Don’t Abandon the Children:
The Need for Creative Partnerships
New York’s economy has been in decline. Every day we read about lost jobs, reduced consumerism, an unstable stock market and consequent difficult time for the non-profits such as Mentoring USA (MUSA).
Mentoring USA’s major donor corporations, battered by the poor economy, have either decreased funding or, at best, stayed at the same level, while MUSA’s costs have continued to escalate.
It gets worse. Most of the volunteers we have lost this year have been professionals laid off by their companies, or, denied the paid leave-time that encouraged employees to turn out in large numbers. Some companies who provided transportation to mentoring programs in the outer boroughs can no longer afford to do so. One such MUSA program, in Jamaica Queens, lost all of its mentors when the company had to discontinue the bus that drove the employees from their work place to the mentoring program due to cutbacks. There is no fairy tale ending. The program is no longer in existence, as it has proved difficult to find mentors who can make the long journey to the program, which is far from public transit stops.
The New York City mayor should be steadfast in working with the state legislature to do everything possible to protect our children in these difficult fiscal days. We know from years of experience that it is cost effective to help children with programs that protect them from the injury done by a lack of services and attention. One of the most effective has proven to be the 1:1 mentoring of children at risk by a trained, committed role model.
The demand for mentors is great. Our staff receives inquiries from approximately 10 sources every week, requesting the MUSA program for their children. Every school, after school program, and foster care agency has the same story to tell: in tough times like these, mentors are more important than ever. These kids NEED mentoring role models. Unfortunately we have to say “no” to many of the programs because our staff is already overburdened. Each MUSA Program Manager currently has a caseload of seventeen sites which translates to approximately 200 mentor-mentee pairs.

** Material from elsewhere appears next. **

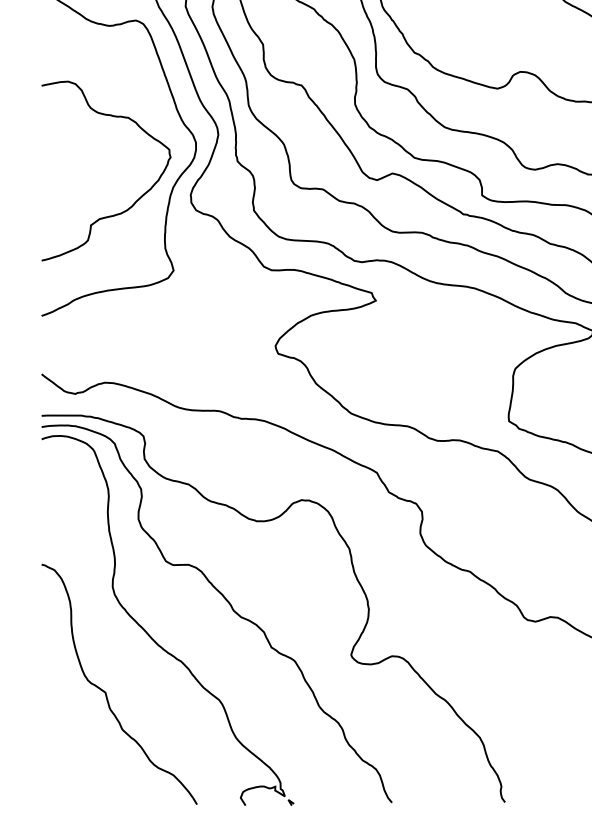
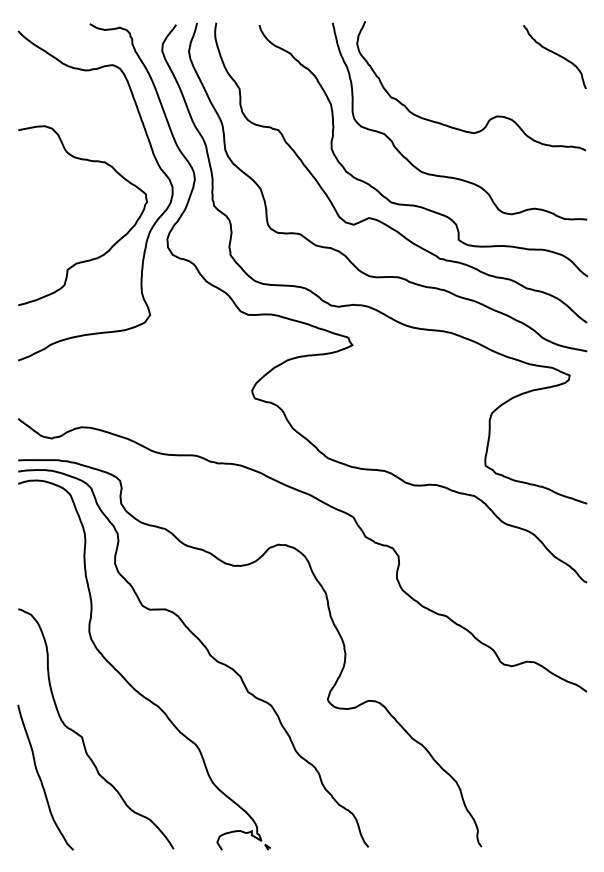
curve: (64, 733) -> (41, 778), added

This is already pushing the outer limits of the ability to provide high-quality programming via consistent support.
For all these reasons, MUSA is proud to be the newest partner in a creative new initiative, “Building the Future One Life at a Time,” sponsored by Emigrant Savings Bank. This initiative marks a unique public/private alliance of celebrities, businesses, civic organizations and the general public.
Through the support which Building the Future One Life at a Time provides to program partners we bring much needed help and resources to our area’s young people. Each of Emigrant Saving’s Bank’s 36 branches has adopted a local school or community center, which is provided a broad range of support. In addition, each bank branch has been turned into a mentor recruitment center, in which Customer Service Representatives dispense information to customers about how to become a mentor. Anyone who opens a new account receives two gifts—a CD featuring top recording artists from around the city, AND a contribution to one of the program partners.
Working as a team, these public and private partners have found a way to increase the resources available to New York City’s children, with a focus on mentoring. We all bring various strengths to the table, and when we collaborate, we are greater than the sum of all of our parts.
Hopefully other corporations can replicate this successful model of Emigrant Savings Bank.#
Matilda Raffa Cuomo is former first lady of New York State.